EXERCISE DATA: Begin

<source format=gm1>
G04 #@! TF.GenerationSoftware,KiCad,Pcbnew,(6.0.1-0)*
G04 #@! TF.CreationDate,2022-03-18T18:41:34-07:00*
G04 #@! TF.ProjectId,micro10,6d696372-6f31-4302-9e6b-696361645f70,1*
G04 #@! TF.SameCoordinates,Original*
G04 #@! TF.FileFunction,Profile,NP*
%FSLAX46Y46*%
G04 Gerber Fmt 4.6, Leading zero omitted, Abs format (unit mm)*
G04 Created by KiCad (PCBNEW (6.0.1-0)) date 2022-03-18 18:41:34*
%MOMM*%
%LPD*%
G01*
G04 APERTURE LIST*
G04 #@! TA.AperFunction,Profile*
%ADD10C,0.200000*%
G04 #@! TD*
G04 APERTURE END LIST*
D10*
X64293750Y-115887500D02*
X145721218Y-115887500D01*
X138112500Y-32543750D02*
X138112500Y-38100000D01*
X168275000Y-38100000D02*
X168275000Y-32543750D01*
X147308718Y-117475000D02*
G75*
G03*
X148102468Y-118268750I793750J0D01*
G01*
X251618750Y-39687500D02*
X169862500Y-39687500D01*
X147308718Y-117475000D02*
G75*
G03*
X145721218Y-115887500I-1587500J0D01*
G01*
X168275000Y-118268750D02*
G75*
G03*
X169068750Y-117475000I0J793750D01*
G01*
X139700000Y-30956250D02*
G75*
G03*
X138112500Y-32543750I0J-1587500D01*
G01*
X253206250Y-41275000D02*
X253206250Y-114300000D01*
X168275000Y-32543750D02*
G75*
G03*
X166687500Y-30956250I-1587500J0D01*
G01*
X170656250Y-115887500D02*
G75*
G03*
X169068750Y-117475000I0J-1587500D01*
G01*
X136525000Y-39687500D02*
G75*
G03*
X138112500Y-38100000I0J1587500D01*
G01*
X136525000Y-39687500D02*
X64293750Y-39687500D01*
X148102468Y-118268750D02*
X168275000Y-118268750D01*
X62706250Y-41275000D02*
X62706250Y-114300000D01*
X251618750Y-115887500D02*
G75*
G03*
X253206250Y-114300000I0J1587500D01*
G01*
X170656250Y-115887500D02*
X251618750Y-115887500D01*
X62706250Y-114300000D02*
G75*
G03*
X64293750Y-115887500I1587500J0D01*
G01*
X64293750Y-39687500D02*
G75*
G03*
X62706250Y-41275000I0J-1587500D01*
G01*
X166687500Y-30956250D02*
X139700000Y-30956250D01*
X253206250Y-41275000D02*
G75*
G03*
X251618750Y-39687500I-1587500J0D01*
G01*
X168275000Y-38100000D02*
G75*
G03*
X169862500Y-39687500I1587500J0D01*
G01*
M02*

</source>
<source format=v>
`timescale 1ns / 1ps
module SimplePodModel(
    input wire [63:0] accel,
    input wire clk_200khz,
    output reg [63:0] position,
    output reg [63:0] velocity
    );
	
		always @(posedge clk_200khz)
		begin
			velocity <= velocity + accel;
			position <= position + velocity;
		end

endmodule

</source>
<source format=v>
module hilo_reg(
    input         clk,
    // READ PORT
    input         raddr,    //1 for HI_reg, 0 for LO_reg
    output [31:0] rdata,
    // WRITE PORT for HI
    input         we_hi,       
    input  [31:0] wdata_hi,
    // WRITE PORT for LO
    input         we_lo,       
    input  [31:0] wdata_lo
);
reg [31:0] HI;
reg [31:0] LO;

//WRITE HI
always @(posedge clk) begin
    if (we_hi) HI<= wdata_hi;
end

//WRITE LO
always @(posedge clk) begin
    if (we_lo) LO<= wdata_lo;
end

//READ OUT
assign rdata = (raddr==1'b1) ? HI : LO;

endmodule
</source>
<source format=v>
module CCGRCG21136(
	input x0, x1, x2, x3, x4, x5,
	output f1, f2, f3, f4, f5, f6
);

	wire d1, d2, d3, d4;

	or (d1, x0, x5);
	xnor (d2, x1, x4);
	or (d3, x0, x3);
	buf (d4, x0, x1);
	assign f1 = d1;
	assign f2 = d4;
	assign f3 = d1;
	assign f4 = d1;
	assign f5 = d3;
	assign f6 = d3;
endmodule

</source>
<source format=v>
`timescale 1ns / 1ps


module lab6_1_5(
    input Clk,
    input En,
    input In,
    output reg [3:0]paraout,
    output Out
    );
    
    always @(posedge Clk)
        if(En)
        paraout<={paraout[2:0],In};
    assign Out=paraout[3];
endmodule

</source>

EXERCISE DATA: End
EXERCISE DATA: Begin

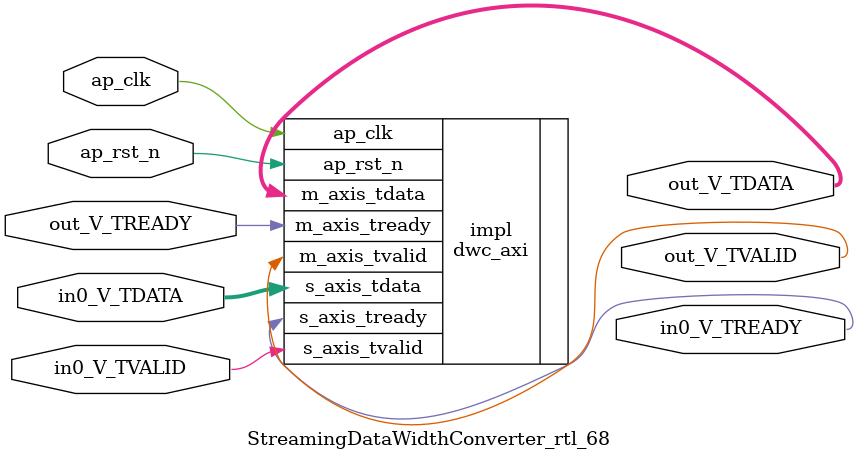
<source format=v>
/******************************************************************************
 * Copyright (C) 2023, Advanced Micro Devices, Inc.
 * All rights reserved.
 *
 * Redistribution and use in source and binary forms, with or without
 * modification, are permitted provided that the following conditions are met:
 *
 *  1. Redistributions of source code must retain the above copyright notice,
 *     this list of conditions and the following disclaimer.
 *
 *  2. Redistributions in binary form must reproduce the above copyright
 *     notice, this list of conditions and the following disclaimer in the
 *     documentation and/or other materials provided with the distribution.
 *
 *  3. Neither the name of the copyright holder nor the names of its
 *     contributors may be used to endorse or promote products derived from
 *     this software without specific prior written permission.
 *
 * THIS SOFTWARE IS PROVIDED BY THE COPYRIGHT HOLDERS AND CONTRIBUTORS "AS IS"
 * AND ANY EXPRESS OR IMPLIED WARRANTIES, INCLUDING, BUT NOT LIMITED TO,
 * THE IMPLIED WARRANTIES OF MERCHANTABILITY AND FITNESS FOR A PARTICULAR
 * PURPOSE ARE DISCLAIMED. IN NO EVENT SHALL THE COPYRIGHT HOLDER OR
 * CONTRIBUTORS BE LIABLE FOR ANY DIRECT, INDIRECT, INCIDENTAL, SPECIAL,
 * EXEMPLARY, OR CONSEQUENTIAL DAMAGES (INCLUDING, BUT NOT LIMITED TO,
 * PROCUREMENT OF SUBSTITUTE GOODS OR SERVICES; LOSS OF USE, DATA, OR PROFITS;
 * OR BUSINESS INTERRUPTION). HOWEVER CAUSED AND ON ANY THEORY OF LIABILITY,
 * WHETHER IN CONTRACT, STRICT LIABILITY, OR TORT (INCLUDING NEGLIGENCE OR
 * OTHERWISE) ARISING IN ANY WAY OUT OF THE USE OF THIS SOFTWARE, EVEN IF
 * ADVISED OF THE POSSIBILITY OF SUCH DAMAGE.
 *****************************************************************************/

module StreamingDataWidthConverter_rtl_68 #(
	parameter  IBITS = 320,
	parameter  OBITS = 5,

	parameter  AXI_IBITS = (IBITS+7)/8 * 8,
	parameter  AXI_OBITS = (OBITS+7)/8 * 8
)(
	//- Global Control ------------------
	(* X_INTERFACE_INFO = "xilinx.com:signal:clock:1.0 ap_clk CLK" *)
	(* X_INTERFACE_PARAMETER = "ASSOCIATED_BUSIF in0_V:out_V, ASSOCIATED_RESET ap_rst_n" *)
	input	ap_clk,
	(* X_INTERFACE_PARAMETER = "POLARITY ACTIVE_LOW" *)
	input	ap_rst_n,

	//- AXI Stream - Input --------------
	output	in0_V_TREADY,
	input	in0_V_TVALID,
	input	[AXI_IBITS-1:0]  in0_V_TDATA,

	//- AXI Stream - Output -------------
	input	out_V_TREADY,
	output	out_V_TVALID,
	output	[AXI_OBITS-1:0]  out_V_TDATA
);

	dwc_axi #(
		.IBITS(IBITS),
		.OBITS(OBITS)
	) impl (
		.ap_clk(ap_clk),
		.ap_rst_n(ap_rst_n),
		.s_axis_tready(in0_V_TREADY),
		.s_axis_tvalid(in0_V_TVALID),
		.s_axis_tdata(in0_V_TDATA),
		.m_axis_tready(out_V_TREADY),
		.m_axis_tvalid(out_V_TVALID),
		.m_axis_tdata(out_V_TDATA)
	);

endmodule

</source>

EXERCISE DATA: End

- _ACTIVITY_
Reproduce, word for word and in full, only the lines above that start at the line with "<source format=gm1>" and run through the line with "G04 Gerber Fmt", both ends included.

- _RESULT OF THIS EXERCISE_
<source format=gm1>
G04 #@! TF.GenerationSoftware,KiCad,Pcbnew,(6.0.1-0)*
G04 #@! TF.CreationDate,2022-03-18T18:41:34-07:00*
G04 #@! TF.ProjectId,micro10,6d696372-6f31-4302-9e6b-696361645f70,1*
G04 #@! TF.SameCoordinates,Original*
G04 #@! TF.FileFunction,Profile,NP*
%FSLAX46Y46*%
G04 Gerber Fmt 4.6, Leading zero omitted, Abs format (unit mm)*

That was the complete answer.